Input records
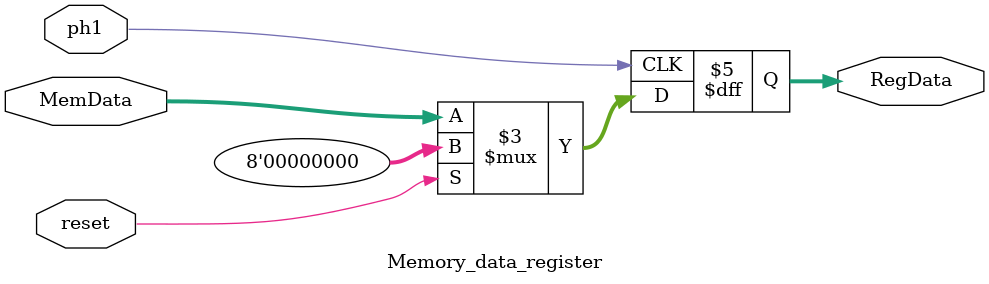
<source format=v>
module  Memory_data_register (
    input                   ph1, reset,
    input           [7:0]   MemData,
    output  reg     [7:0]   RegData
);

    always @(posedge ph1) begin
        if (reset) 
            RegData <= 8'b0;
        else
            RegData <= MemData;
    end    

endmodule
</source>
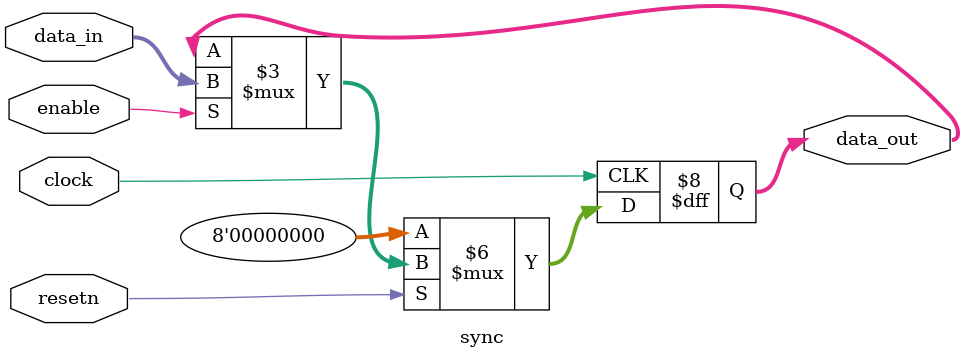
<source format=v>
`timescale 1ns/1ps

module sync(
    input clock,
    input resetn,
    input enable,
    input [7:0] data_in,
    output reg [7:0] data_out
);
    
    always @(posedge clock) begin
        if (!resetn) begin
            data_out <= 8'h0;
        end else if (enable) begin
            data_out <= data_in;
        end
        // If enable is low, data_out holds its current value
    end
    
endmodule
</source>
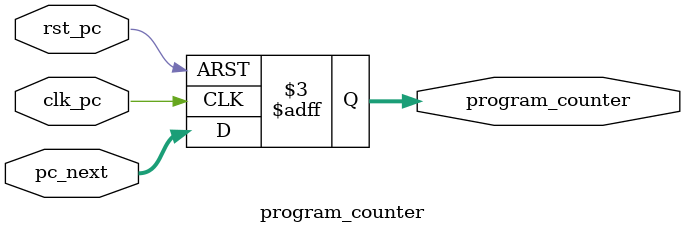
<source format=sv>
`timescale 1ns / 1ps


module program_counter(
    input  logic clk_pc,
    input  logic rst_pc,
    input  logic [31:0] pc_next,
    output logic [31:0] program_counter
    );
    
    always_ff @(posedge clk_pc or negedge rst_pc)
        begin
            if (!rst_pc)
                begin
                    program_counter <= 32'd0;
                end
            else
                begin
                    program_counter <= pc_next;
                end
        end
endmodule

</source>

==

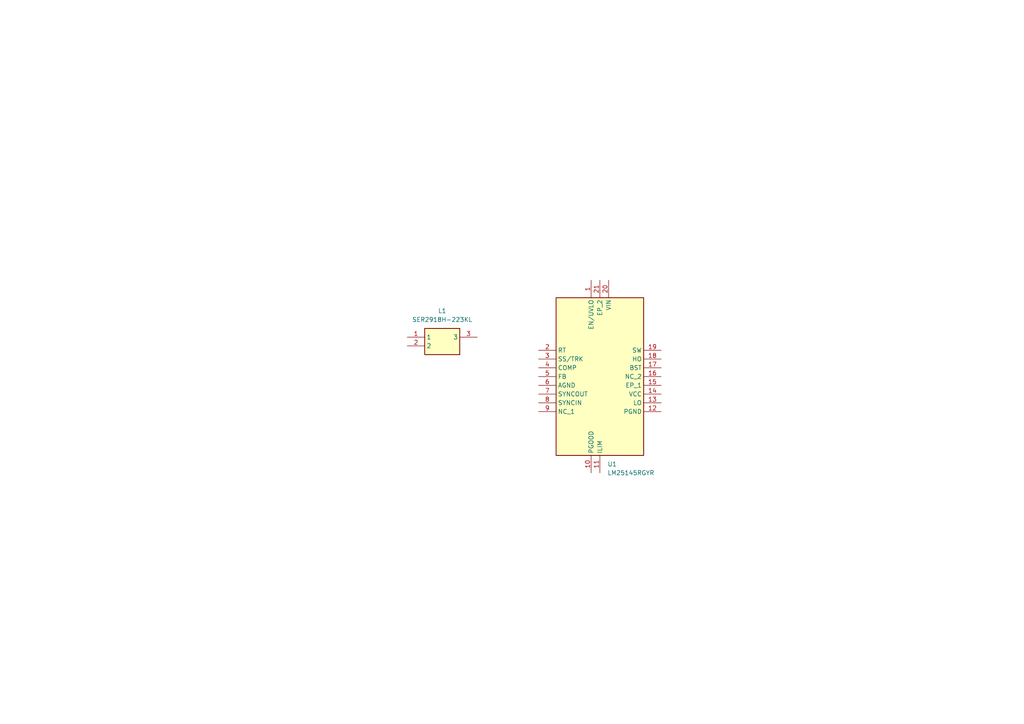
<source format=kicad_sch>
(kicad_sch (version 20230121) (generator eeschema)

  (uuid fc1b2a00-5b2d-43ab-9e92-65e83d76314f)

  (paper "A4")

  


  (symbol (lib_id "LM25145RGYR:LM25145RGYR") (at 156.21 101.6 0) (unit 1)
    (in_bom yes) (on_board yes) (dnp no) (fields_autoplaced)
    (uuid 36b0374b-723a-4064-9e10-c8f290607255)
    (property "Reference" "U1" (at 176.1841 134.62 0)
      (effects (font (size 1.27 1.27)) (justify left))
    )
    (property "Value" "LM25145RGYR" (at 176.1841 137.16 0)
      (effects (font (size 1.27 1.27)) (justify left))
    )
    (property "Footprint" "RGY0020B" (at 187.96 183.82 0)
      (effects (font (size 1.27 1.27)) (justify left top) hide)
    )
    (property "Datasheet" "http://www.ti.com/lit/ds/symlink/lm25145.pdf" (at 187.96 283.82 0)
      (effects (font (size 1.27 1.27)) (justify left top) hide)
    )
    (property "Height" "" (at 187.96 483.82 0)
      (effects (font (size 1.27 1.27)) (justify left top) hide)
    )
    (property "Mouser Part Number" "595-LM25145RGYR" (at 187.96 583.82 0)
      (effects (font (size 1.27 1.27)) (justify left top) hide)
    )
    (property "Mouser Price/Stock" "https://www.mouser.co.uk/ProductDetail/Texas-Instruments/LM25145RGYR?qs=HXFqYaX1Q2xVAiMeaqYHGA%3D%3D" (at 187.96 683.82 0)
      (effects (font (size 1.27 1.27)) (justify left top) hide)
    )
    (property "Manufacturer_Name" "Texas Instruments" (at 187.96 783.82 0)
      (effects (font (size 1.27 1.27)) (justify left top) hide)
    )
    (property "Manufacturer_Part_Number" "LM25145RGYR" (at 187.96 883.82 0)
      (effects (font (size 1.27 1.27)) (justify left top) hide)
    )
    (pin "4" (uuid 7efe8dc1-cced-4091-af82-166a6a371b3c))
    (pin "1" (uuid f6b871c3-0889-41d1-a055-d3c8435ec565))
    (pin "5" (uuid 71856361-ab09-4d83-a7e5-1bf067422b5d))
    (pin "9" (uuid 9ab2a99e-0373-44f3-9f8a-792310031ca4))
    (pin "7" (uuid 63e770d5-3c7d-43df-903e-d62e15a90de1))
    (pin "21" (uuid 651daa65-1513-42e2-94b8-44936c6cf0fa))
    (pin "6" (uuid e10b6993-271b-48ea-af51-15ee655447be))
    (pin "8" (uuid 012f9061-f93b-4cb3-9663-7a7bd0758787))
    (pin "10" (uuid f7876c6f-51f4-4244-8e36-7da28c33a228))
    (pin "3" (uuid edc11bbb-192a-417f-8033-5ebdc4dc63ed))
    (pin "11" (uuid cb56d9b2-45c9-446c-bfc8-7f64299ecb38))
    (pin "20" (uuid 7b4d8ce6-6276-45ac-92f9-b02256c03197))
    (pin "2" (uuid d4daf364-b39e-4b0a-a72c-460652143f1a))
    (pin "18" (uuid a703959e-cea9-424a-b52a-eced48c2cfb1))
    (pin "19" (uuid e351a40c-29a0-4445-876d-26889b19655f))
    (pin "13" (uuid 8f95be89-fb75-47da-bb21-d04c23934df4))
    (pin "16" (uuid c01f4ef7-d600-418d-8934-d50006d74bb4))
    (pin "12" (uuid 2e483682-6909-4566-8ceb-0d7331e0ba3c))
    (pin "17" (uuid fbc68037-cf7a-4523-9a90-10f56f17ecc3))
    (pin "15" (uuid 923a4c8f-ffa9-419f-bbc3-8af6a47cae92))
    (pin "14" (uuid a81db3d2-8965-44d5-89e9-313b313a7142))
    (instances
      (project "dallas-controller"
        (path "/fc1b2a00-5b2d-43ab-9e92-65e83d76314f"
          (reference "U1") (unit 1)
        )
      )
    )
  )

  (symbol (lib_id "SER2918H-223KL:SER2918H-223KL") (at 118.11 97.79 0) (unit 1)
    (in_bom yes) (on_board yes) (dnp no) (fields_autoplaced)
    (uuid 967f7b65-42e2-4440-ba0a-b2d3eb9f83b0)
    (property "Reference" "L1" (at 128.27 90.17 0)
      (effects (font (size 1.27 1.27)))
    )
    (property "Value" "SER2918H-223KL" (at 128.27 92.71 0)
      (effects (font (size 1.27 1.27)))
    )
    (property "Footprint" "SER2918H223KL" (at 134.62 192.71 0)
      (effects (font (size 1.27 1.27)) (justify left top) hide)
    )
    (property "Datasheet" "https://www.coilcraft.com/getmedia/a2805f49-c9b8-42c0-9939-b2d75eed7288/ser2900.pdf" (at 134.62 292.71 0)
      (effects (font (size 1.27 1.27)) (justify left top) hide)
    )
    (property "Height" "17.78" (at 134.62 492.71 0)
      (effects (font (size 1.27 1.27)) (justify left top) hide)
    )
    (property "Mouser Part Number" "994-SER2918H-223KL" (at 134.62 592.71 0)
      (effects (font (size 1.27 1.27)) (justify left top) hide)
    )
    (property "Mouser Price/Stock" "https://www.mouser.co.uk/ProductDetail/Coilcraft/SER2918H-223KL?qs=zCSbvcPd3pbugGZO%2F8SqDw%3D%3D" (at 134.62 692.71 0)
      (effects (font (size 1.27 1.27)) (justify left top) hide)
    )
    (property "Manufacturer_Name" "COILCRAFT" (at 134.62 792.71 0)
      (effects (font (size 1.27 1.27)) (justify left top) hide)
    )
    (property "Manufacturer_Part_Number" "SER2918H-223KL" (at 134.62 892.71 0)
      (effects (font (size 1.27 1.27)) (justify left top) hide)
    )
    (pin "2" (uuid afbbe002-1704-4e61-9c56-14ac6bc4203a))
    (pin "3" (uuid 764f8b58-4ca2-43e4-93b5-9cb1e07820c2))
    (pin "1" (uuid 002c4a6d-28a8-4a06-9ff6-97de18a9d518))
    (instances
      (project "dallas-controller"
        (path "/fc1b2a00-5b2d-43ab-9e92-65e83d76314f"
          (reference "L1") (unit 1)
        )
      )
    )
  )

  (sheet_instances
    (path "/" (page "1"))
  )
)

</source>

Problem statement
Lines from the entries that contain the word "Datasheet" are what the answer must hold.

Exercise solution
    (property "Datasheet" "http://www.ti.com/lit/ds/symlink/lm25145.pdf" (at 187.96 283.82 0)
    (property "Datasheet" "https://www.coilcraft.com/getmedia/a2805f49-c9b8-42c0-9939-b2d75eed7288/ser2900.pdf" (at 134.62 292.71 0)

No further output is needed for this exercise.